Robbo sez, "The Cambridge Digital Library has posted Sir Issac Newton's notebook which he used as an undergraduate at Trinity College in the 1660's. It can be viewed, page by page, in its entirety and is a fantastic glimpse into the scribbling and doodling thought processes of the man."
Sadly, these images are licensed under CC noncommercial, which means that Cambridge is asserting a copyright over these ancient manuscripts. UK law does make some provision for asserting a copyright in photos of public domain works, though to do so certainly runs contrary to the ethic of scholarship that the Cambridge name evokes.
However, readers in the USA should know that these images are not in copyright there, and they could be downloaded and reused in any way, in keeping with the principle of a robust public domain.
Given that I live in the UK, I have not included any images from the manuscript here.
The argument for asserting copyrights in public domain works is that the public interest is best served by taking public money to acquire and maintain national cultural treasures, then selling access to them, and using the money to reduce the amount that the public pays for future operations.
I understand and reject that argument. A real public domain in national treasures allows for a much broader range of uses and reproductions than the limited, noncommercial, no-derivatives license permits, and these uses would benefit our public life.

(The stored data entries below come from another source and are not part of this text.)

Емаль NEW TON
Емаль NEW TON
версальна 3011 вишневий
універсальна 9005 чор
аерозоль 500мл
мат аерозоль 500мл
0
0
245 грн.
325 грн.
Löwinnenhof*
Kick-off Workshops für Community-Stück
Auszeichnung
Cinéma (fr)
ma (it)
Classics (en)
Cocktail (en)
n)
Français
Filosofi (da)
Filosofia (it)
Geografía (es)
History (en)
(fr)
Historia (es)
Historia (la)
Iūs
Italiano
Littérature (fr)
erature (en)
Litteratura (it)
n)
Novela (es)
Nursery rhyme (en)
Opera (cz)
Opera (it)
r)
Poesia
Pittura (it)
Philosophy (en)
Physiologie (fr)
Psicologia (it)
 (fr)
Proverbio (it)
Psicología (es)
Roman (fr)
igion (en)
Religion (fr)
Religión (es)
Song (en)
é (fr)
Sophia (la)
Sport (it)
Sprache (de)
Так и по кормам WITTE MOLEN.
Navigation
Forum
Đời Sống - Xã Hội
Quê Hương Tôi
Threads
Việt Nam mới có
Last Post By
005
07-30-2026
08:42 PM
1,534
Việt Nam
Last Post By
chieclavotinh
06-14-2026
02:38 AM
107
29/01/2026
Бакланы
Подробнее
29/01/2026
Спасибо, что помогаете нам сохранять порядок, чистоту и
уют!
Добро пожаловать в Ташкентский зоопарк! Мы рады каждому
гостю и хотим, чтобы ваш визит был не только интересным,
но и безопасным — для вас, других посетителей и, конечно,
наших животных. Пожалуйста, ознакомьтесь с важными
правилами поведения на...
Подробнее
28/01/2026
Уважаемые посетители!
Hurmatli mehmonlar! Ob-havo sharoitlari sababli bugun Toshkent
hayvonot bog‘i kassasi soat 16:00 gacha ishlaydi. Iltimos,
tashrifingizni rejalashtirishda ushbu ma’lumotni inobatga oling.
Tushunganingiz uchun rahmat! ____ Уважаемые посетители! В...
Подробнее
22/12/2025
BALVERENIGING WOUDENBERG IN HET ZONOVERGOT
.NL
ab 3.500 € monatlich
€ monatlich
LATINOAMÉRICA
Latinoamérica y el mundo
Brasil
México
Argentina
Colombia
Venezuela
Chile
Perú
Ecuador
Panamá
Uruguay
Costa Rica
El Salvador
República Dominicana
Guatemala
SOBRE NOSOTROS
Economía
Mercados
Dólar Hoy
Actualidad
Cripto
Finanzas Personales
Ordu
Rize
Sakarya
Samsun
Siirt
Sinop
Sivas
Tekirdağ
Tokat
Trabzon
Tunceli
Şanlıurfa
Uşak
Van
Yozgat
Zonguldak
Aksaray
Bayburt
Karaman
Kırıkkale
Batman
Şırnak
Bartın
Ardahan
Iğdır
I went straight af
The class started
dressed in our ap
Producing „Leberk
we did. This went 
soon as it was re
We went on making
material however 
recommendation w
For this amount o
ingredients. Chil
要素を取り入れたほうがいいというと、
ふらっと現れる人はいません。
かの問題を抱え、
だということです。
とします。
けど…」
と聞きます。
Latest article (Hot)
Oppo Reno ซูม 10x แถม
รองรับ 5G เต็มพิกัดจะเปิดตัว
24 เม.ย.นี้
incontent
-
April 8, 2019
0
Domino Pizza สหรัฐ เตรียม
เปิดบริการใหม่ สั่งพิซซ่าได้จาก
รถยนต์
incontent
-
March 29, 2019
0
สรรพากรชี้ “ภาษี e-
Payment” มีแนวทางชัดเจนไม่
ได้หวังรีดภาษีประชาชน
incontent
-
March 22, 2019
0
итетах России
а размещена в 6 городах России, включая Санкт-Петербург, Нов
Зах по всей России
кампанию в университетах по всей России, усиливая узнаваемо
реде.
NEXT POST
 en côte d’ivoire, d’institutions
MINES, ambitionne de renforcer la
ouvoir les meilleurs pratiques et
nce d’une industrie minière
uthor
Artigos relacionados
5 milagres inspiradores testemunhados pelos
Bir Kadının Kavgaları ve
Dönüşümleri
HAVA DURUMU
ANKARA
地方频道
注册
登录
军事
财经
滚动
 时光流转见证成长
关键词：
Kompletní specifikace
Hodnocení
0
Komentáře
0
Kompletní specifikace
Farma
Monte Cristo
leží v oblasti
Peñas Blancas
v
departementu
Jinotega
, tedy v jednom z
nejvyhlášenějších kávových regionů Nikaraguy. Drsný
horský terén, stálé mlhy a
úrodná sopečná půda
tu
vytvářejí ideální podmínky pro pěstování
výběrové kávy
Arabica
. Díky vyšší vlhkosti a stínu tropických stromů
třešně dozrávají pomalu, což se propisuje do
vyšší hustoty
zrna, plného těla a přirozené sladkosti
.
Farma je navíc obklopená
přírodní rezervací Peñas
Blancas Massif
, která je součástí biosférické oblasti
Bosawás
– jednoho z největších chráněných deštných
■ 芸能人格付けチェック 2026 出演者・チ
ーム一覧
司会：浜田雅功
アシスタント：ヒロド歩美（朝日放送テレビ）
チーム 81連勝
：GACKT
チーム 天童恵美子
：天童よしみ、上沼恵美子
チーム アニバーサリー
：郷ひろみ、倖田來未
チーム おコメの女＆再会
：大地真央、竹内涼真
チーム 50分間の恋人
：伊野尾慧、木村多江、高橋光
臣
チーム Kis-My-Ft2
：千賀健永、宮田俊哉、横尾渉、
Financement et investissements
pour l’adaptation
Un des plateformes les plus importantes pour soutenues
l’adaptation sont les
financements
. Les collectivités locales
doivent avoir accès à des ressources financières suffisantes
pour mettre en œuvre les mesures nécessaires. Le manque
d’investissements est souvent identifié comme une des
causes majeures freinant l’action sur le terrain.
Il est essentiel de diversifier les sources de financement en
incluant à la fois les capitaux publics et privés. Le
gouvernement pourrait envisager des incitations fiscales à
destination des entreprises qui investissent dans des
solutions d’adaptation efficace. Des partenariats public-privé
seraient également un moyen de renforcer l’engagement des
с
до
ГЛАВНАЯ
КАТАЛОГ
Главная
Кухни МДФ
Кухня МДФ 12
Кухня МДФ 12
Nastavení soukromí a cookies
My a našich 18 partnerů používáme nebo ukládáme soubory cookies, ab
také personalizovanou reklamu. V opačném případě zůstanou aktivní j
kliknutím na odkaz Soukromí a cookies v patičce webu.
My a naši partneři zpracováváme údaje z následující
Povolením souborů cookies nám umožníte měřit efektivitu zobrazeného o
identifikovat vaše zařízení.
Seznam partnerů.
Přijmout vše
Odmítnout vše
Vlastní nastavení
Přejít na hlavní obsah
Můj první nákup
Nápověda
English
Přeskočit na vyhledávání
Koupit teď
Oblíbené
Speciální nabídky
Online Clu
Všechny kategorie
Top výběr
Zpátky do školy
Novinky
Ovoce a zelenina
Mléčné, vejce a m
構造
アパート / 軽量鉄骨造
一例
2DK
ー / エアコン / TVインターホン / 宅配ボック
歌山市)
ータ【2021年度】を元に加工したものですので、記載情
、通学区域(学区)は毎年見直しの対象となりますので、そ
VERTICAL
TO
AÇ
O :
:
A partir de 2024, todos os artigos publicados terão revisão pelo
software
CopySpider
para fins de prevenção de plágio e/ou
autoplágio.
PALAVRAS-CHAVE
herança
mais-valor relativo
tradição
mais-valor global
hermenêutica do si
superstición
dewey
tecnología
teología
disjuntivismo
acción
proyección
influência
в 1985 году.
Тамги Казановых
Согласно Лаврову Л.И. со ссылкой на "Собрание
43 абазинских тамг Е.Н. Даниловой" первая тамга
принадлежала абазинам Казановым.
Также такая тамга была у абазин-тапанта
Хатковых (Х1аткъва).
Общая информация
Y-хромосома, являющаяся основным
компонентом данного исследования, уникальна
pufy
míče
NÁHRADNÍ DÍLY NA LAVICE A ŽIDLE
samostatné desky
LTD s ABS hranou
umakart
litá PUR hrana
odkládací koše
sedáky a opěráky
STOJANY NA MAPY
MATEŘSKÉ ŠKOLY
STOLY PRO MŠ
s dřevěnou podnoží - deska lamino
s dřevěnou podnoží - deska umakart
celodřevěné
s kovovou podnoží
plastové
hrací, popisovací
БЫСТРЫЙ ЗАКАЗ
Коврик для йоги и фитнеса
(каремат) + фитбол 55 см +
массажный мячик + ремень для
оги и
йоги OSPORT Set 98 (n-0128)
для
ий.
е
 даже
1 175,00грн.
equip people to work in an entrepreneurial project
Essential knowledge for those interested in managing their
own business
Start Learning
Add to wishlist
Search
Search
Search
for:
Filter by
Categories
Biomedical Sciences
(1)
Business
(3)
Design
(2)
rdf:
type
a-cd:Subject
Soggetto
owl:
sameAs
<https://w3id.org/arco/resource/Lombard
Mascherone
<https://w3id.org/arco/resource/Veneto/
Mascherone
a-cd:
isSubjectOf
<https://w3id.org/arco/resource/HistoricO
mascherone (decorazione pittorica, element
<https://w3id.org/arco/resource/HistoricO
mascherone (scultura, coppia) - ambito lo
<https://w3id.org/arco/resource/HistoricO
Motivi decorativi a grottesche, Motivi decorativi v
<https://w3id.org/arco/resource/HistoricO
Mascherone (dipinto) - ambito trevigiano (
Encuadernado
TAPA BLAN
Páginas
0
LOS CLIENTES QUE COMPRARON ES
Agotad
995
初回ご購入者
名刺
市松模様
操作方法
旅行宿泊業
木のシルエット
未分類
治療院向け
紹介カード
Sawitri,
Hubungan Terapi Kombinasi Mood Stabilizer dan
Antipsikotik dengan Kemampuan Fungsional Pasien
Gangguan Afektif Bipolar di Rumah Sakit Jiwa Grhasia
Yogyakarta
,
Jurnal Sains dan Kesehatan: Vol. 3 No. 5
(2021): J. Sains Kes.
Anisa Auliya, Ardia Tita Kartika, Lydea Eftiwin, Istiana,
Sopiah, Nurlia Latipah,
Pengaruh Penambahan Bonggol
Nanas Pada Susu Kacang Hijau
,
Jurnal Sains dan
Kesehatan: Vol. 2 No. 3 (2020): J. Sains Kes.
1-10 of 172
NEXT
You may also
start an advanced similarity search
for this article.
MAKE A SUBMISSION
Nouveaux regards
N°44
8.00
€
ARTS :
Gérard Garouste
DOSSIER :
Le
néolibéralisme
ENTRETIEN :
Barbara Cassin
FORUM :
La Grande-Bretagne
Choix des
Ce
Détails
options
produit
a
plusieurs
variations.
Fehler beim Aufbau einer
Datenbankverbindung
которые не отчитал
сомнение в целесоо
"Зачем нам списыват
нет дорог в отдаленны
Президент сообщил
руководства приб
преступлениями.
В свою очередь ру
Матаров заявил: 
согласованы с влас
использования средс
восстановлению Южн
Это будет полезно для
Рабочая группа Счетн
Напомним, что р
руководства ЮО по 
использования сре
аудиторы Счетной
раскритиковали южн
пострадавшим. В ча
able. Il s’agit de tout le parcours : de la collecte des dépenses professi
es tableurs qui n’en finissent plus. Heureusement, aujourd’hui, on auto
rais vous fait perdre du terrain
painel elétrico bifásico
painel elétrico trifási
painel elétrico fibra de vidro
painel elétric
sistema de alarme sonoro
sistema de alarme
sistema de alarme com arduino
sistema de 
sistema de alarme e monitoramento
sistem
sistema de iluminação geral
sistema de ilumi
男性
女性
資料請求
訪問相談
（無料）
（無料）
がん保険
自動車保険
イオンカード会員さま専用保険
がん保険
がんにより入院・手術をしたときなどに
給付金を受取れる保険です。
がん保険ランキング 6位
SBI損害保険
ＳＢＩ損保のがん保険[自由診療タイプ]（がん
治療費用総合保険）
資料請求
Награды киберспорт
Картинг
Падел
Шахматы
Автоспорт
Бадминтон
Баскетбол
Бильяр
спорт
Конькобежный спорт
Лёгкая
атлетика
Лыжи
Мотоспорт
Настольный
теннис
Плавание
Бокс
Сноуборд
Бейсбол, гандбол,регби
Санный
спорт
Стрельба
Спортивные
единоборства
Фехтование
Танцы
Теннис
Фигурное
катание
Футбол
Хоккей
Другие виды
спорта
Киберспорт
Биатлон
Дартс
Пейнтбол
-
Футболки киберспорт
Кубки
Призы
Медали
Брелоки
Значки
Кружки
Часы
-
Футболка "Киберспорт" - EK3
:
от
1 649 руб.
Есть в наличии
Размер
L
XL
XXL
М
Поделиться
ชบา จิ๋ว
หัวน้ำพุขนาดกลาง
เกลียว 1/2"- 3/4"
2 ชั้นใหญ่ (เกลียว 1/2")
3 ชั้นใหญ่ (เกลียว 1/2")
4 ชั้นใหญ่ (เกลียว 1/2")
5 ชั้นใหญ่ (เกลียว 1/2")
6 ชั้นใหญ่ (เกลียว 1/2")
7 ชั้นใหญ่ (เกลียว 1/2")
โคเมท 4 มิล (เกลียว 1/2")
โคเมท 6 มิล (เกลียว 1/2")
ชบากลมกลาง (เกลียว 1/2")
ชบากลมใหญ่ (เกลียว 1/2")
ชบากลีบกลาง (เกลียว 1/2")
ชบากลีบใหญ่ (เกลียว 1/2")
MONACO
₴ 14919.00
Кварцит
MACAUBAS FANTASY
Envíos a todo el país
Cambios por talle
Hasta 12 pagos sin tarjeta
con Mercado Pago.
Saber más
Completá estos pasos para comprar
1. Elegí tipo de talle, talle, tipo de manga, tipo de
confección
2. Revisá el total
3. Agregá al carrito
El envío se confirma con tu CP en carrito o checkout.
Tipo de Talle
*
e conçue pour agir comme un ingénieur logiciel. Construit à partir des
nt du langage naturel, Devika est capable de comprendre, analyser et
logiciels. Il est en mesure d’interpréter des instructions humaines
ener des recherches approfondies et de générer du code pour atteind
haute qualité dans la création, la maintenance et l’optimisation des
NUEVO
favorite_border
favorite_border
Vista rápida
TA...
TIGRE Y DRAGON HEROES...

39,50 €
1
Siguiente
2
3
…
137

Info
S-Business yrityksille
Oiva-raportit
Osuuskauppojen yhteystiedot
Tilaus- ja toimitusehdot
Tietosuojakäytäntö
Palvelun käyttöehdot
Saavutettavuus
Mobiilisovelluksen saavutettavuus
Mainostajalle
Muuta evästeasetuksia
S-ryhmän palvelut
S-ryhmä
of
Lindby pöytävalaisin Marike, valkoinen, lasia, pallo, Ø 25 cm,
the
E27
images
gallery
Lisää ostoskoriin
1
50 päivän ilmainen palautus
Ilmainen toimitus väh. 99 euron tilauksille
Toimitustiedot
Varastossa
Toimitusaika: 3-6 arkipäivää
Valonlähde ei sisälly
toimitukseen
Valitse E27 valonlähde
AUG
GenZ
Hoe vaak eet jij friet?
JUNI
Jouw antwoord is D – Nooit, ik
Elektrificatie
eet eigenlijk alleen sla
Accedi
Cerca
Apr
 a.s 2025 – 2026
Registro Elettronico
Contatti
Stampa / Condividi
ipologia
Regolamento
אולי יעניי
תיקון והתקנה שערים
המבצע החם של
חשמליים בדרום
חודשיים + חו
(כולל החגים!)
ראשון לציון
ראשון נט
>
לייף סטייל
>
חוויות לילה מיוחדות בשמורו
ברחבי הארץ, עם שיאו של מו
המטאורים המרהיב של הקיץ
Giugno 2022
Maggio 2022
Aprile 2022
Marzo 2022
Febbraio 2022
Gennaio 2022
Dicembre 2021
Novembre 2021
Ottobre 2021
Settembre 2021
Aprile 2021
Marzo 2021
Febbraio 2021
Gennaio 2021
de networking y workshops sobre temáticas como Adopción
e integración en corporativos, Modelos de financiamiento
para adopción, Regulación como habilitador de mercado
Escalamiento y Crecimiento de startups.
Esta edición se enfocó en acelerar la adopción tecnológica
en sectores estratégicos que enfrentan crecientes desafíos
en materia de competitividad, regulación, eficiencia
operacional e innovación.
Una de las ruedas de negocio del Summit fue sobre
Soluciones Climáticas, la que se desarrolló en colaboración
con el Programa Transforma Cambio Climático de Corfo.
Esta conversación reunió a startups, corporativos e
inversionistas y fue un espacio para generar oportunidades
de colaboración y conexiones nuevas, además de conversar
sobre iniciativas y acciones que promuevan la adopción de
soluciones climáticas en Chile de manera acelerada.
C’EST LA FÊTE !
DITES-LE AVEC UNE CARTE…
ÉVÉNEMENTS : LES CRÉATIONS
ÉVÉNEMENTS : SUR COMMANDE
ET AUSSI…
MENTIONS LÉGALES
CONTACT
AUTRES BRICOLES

I applaud the Cambridge Library's initiative in making its works available to the public, and in adopting CC licenses, but I wish they would adopt a programme of making Britain's ancient treasures truly free.
Update: I've been giving this more thought; here's something I just posted to the comments:
The problem with this framing is that it assumes that increasing commercial exploitation of the public domain by cultural institutions will fill the void left by contracting public spending, but the reverse is true.
When public institutions reduce their public service in order to supplement their income, they are (obviously) delivering less public value than they would if they made the public's treasures free.
The public, then, sees less reason to fund these institutions (because there are fewer ways in which the public receives benefit from them), which means they are more vulnerable to future cuts.
So each round of budget cuts results in a new impetus to privatise the collection. Each privatisation of the collection results in more vulnerability to budget cuts.
And this logic isn't limited to times of austerity. The drive to fence off digitised versions of the public domain dates to the 90s and the neoliberal period when Labour (in the UK) encouraged cultural institutions to claim copyright in the verbatim copies of their public domain works.
This is "now more than ever" thinking: in good times, we must shut down the public domain and charge for its use. In bad times, we must do the same.
Meanwhile, the evidence runs contrary to this agenda. In the US, public data is public — no copyright can be asserted in government documents, and in the US, both the public and business enjoy unfettered access to same. The result is that all the sectors that depend on public data (such as maps) in the US dwarf their UK equivalents, and return more in tax revenue (and jobs, and public benefit) than their UK counterparts, which can only kick off if they can afford to pay to access and use the data.
If public data is to have a future, it has to make the case to the public that it deserves to be funded. It cannot do that by reducing the utility of public data to the public.